O terceiro requisito do condomínio edilício está positivado no § 4º do CC 1.331: toda a unidade autônoma deve ter acesso à via pública. Pode o acesso ser direto, como de lojas com frente para a via pública, ou indireto, por meio das áreas comuns do edifício, como no caso de apartamentos ou conjuntos comerciais. O que importa é que as unidades autônomas não podem estar encravadas, subordinado o acesso à travessia de outra unidade. O quarto e último requisito do condomínio edilício está previsto no CC 1.332, adiante comentado. Deve haver a vontade dos condôminos voltada à adoção do regime jurídico, mediante instituição do condomínio, levada ao registro imobiliário. Falha grave do Código Civil de 2002 é a omissão quanto ao regime jurídico das garagens. Cabe, de início, ressaltar que as vagas em edifícios-garagem são sempre unidades autônomas. Nos demais casos, há apenas breve alusão ao abrigo de veículos, como parte de utilização exclusiva dos condôminos. Colmata-se a lacuna do Código Civil aplicando-se o que contém o art. 2º, § 1º, da Lei n. 4.591/64. A doutrina e a jurisprudência admitem tripla modalidade das vagas, a saber: a) como coisa comum, absorvida na fração ideal de terreno da unidade autônoma, conferindo o direito de estacionar veículo no espaço comum que se encontrar desocupado, sem demarcação. Admite-se que a convenção de condomínio discipline o uso, ou faça o sorteio de utilização temporária das vagas; b) como acessório de unidade autônoma, reservada a um condômino ou a determinado grupo, sem fração ideal de terreno a ela atrelada, mas demarcada para uso privativo do titular da unidade a que se vincula; distingue-se da modalidade anterior, porque a unidade com vaga acessória tem fração ideal maior no terreno do edifício; c) como unidade autônoma, com fração ideal de terreno a ela atrelada, com designação específica e extremada das demais vagas de garagem. (Francisco Eduardo Loureiro, apud Código Civil Comentado: Doutrina e Jurisprudência: Lei n. 10.406, de 10.02.2002. Coord.

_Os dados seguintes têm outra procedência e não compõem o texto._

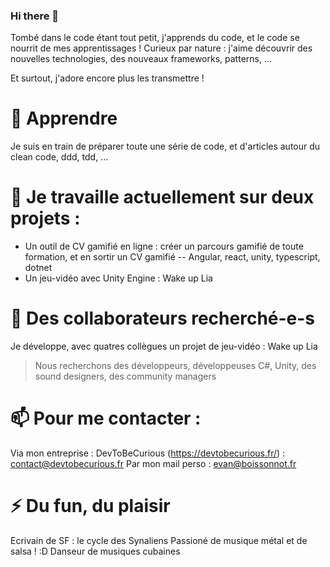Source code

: ### Hi there 👋


Tombé dans le code étant tout petit, j'apprends du code, et le code se nourrit de mes apprentissages !
Curieux par nature : j'aime découvrir des nouvelles technologies, des nouveaux frameworks, patterns, ...

Et surtout, j'adore encore plus les transmettre ! 

# 🌱 Apprendre
Je suis en train de préparer toute une série de code, et d'articles autour du clean code, ddd, tdd, ...

# 🔭 Je travaille actuellement sur deux projets :
- Un outil de CV gamifié en ligne : créer un parcours gamifié de toute formation, et en sortir un CV gamifié
-- Angular, react, unity, typescript, dotnet
- Un jeu-vidéo avec Unity Engine : Wake up Lia

# 👯 Des collaborateurs recherché-e-s
Je développe, avec quatres collègues un projet de jeu-vidéo : Wake up Lia
> Nous recherchons des développeurs, développeuses C#, Unity, des sound designers, des community managers

# 📫 Pour me contacter : 
Via mon entreprise : DevToBeCurious (https://devtobecurious.fr/) : contact@devtobecurious.fr
Par mon mail perso : evan@boissonnot.fr

# ⚡ Du fun, du plaisir
Ecrivain de SF : le cycle des Synaliens
Passioné de musique métal et de salsa ! :D
Danseur de musiques cubaines

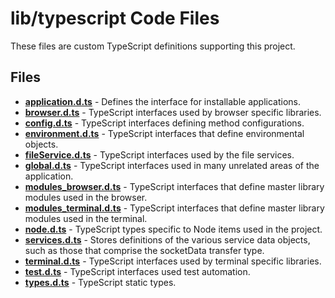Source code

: # lib/typescript Code Files
These files are custom TypeScript definitions supporting this project.

## Files
<!-- Do not edit below this line.  Contents dynamically populated. -->

* **[application.d.ts](application.d.ts)**           - Defines the interface for installable applications.
* **[browser.d.ts](browser.d.ts)**                   - TypeScript interfaces used by browser specific libraries.
* **[config.d.ts](config.d.ts)**                     - TypeScript interfaces defining method configurations.
* **[environment.d.ts](environment.d.ts)**           - TypeScript interfaces that define environmental objects.
* **[fileService.d.ts](fileService.d.ts)**           - TypeScript interfaces used by the file services.
* **[global.d.ts](global.d.ts)**                     - TypeScript interfaces used in many unrelated areas of the application.
* **[modules_browser.d.ts](modules_browser.d.ts)**   - TypeScript interfaces that define master library modules used in the browser.
* **[modules_terminal.d.ts](modules_terminal.d.ts)** - TypeScript interfaces that define master library modules used in the terminal.
* **[node.d.ts](node.d.ts)**                         - TypeScript types specific to Node items used in the project.
* **[services.d.ts](services.d.ts)**                 - Stores definitions of the various service data objects, such as those that comprise the socketData transfer type.
* **[terminal.d.ts](terminal.d.ts)**                 - TypeScript interfaces used by terminal specific libraries.
* **[test.d.ts](test.d.ts)**                         - TypeScript interfaces used test automation.
* **[types.d.ts](types.d.ts)**                       - TypeScript static types.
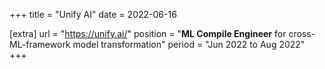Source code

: +++
title = "Unify AI"
date = 2022-06-16

[extra]
url = "https://unify.ai/"
position = "<b>ML Compile Engineer</b> for cross-ML-framework model transformation"
period = "Jun 2022 to Aug 2022"
+++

Cezar Peluso – Vários autores. 4ª ed. rev. e atual., p. 1.341/45. Barueri, SP: Manole, 2010. Acessado 12/11/2020. Revista e atualizada nesta data por VD).

Segundo os estudos e entendimentos de Luís Paulo Cotrim Guimarães e Samuel Mezzalira, o artigo em comento trata-se do condomínio especial dos edifícios coletivos, ou condomínio horizontal, que teve como base a Lei n. 4.591/1964, tratada hoje pelo CC 1.331 a 1.358, sob o título de “Condomínio Edilício”. E tal, é o referente a condomínios de edifícios coletivos, e consiste na conjugação do direito do uso exclusivo do titular, sobre sua unidade independente, com o direito relativo às partes comuns do condomínio. Esta modalidade de condomínio representa a união da propriedade das partes exclusivas, de cada titular, com a propriedade das partes comuns, ou copropriedade, sendo que estas não podem ser alienadas separadamente, nem divididas. Trata-se, pois, de uma conjunção perpétua e inseparável da propriedade exclusiva com a propriedade em comum, ou copropriedade (Mário, 2004, p. 186). Podem ser livremente alienadas as partes exclusivas, de utilização independente, como as unidades de apartamentos, escritórios, salas, lojas, sobrelojas, com as respectivas frações ideais do solo, como garagens. Admite-se a transformação de uma área em comum em um unidade autônoma, desde que a decisão seja por unanimidade, uma vez que representa uma diminuição da fração ideal de cada coproprietário.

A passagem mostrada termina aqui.